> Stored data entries
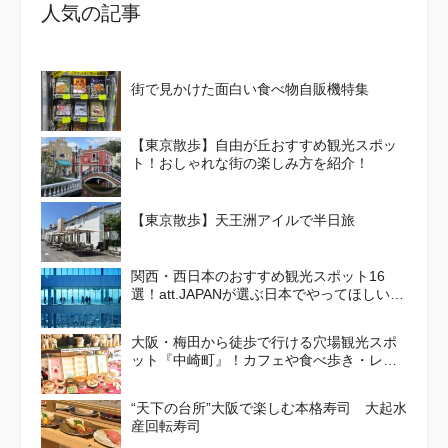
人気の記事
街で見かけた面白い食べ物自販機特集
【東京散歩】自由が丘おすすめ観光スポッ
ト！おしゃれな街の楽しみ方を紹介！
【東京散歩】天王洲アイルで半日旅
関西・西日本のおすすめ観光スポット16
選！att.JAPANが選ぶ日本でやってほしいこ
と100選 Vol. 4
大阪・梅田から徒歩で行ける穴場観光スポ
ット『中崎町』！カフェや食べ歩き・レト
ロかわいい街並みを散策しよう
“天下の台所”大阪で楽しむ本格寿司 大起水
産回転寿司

* * *

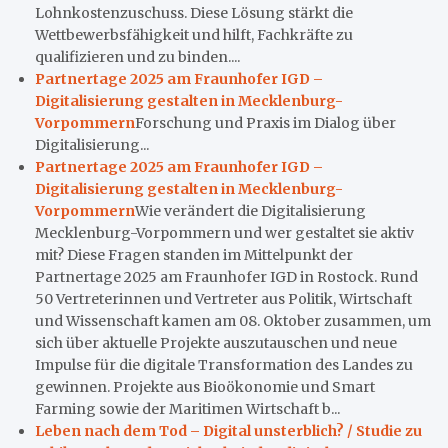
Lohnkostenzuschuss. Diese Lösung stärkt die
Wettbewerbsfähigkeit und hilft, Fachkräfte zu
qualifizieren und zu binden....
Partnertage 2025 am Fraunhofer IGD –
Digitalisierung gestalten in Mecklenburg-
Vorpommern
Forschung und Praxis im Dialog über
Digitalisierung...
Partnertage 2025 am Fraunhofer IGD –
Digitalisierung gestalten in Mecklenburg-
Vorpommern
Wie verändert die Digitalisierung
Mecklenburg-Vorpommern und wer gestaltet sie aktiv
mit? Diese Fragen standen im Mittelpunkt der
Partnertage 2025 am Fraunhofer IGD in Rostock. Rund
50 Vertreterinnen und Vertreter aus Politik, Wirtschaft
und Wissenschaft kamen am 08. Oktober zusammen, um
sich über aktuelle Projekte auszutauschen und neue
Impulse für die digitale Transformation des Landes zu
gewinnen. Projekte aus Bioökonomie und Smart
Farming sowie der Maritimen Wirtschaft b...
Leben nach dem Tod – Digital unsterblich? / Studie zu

> Task instructions
Echo the lines from the items above, starting with the line containing "Lohnkostenzuschuss. Diese Lösung stärkt die" and ending with the line containing "Leben nach dem", both included.

> Exercise solution
Lohnkostenzuschuss. Diese Lösung stärkt die
Wettbewerbsfähigkeit und hilft, Fachkräfte zu
qualifizieren und zu binden....
Partnertage 2025 am Fraunhofer IGD –
Digitalisierung gestalten in Mecklenburg-
Vorpommern
Forschung und Praxis im Dialog über
Digitalisierung...
Partnertage 2025 am Fraunhofer IGD –
Digitalisierung gestalten in Mecklenburg-
Vorpommern
Wie verändert die Digitalisierung
Mecklenburg-Vorpommern und wer gestaltet sie aktiv
mit? Diese Fragen standen im Mittelpunkt der
Partnertage 2025 am Fraunhofer IGD in Rostock. Rund
50 Vertreterinnen und Vertreter aus Politik, Wirtschaft
und Wissenschaft kamen am 08. Oktober zusammen, um
sich über aktuelle Projekte auszutauschen und neue
Impulse für die digitale Transformation des Landes zu
gewinnen. Projekte aus Bioökonomie und Smart
Farming sowie der Maritimen Wirtschaft b...
Leben nach dem Tod – Digital unsterblich? / Studie zu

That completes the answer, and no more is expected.